Here’s a question I challenge you to ask yourself about how you’ve set up your business:
Are you productive, or just busy?
Swinging at every single pitch can kill your growth opportunities.
Yet that’s what many of us do. We take on every single opportunity for fear of leaving some money on the table.
But often, those opportunities are the equivalent of swinging at a curveball that bounced 5 feet in front of home plate.
Poker may be a better analogy here. There is no 3 strike rule in poker. You truly could sit back and wait for the perfect hand to take action, no matter how long it takes (as long as you don’t make it obvious to the other players that you have a great hand).
In poker, half the profits come from 5 hands.
Crazy stat on how many UNPROFITABLE activities there are in poker
Business is the same.
Are you going all in with a terrible hand? Too many entrepreneurs expand all their resources trying to sell a product with terrible margins that customers don’t want. There’s a slim chance you’ll win playing a bad hand.
How can you set your business up to instead wait for the pair of aces, and then go all in?
Imagine you know how to market flowers. Take a look at these offers:
How to Market
How to Market Flowers
How to Market Perennial Flowers
How to Market Perennial Flowers in the U.S.
How to Market Perennial Flowers in SoCal to Garden Centers
The higher up the chart, the more buyers (more bad pitches as well).
The further down the chart, less buyers (but more selective pitches).
Can you do the same exercise for your business and find some very niche strategies that you’re positioned to execute?
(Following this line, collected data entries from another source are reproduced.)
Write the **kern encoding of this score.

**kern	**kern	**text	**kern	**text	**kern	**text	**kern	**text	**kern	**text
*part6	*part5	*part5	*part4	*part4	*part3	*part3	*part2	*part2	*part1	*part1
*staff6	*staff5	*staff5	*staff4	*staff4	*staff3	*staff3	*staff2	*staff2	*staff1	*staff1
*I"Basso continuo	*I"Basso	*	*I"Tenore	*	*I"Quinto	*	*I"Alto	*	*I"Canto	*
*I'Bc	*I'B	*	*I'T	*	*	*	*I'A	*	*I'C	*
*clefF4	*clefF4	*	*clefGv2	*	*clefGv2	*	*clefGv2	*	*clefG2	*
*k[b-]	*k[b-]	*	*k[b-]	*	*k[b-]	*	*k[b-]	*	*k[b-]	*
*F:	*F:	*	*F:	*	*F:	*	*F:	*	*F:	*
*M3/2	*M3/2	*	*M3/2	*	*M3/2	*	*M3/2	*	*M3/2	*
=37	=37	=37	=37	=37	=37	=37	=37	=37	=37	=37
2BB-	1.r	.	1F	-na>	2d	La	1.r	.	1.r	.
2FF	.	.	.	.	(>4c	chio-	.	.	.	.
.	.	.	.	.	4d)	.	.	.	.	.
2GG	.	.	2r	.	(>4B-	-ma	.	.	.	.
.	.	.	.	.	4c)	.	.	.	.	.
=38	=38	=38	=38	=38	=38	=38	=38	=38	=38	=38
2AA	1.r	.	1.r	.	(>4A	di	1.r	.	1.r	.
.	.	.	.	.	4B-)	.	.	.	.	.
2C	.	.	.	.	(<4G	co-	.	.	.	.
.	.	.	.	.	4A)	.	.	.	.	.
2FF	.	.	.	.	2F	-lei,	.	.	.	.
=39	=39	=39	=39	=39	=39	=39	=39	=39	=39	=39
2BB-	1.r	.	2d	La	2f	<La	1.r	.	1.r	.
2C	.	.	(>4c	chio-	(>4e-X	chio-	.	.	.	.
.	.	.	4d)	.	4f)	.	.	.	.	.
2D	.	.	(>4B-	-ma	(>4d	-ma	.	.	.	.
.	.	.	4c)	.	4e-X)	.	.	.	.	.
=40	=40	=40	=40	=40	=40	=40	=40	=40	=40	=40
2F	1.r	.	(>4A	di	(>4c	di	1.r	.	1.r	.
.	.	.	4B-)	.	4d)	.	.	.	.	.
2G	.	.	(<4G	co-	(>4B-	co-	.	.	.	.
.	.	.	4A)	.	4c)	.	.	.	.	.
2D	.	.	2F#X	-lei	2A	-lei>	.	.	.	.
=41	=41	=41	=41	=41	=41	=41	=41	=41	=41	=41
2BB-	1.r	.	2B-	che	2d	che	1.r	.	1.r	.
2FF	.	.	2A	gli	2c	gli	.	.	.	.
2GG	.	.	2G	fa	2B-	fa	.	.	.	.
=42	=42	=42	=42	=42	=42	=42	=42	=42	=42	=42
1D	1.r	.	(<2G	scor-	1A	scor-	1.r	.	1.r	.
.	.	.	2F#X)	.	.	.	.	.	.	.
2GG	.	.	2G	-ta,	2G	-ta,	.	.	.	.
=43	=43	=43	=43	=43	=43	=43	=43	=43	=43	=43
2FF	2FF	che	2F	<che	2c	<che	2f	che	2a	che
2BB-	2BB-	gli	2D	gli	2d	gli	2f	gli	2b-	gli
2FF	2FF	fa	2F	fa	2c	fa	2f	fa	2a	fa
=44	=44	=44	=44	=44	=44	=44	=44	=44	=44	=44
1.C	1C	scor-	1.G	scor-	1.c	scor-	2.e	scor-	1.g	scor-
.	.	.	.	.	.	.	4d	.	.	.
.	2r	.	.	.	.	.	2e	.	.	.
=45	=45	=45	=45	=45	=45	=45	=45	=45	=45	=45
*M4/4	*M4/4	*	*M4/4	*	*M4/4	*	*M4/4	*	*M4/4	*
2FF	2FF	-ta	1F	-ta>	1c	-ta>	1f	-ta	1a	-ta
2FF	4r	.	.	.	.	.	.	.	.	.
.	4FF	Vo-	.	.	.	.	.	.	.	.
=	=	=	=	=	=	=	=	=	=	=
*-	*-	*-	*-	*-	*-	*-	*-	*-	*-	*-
Focus on High-Profit Activities:
Just like the top 5 poker hands, identify your most profitable business activities. These could be high-margin products, services with recurring revenue, or customer segments that generate the most profit. Analyze your data to see where the money is coming from.
Allocate resources towards these high-profit activities. This could mean investing in marketing for those products, hiring more staff to service those customers, or streamlining operations for those services. By focusing your efforts, you can maximize your returns, just like focusing on playing strong hands in poker.
Define Your Pitch. What exactly does the perfect pitch look like, and how can you set up a system to ensure that you ignore all the other pitches that come along?
The lesson:
Analyze your past successes and define the criteria that made them great opportunities.
Reject anything in the future that doesn’t look like your definition of the perfect pitch.